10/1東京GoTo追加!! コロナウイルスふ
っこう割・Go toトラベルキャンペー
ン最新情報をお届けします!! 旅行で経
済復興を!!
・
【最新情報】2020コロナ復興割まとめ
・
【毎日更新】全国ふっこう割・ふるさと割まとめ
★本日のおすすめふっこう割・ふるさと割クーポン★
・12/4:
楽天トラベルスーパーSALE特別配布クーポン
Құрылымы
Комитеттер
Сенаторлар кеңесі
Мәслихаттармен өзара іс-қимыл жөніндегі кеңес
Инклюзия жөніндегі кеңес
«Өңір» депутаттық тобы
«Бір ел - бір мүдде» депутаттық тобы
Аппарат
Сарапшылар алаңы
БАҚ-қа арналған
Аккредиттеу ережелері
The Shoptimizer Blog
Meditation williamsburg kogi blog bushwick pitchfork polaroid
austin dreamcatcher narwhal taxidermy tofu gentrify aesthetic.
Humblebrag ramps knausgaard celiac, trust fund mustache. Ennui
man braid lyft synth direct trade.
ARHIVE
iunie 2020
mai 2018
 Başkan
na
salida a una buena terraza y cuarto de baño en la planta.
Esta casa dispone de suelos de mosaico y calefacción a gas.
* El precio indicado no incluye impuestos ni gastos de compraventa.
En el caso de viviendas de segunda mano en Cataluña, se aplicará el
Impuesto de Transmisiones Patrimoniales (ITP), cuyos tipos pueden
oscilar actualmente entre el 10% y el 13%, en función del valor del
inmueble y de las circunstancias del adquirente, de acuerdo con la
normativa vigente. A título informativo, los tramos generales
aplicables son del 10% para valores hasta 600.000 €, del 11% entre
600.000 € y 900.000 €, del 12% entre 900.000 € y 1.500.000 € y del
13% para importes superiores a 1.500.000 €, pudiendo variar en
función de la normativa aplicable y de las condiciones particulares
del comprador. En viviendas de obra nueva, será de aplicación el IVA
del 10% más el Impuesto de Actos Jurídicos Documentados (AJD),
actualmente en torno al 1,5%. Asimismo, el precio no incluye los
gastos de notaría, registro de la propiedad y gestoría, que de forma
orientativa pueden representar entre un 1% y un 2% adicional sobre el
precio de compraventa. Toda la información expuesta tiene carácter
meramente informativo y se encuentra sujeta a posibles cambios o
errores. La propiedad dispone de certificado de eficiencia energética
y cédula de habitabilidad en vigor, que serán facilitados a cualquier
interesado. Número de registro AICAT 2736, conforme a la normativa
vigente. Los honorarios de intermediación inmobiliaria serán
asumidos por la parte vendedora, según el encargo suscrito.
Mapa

*****

- Work item: Only the lines above from the line containing "En el caso de" through the line containing "600.000 € y" should be retyped, exactly and with both ends included.

- Task solution:
En el caso de viviendas de segunda mano en Cataluña, se aplicará el
Impuesto de Transmisiones Patrimoniales (ITP), cuyos tipos pueden
oscilar actualmente entre el 10% y el 13%, en función del valor del
inmueble y de las circunstancias del adquirente, de acuerdo con la
normativa vigente. A título informativo, los tramos generales
aplicables son del 10% para valores hasta 600.000 €, del 11% entre
600.000 € y 900.000 €, del 12% entre 900.000 € y 1.500.000 € y del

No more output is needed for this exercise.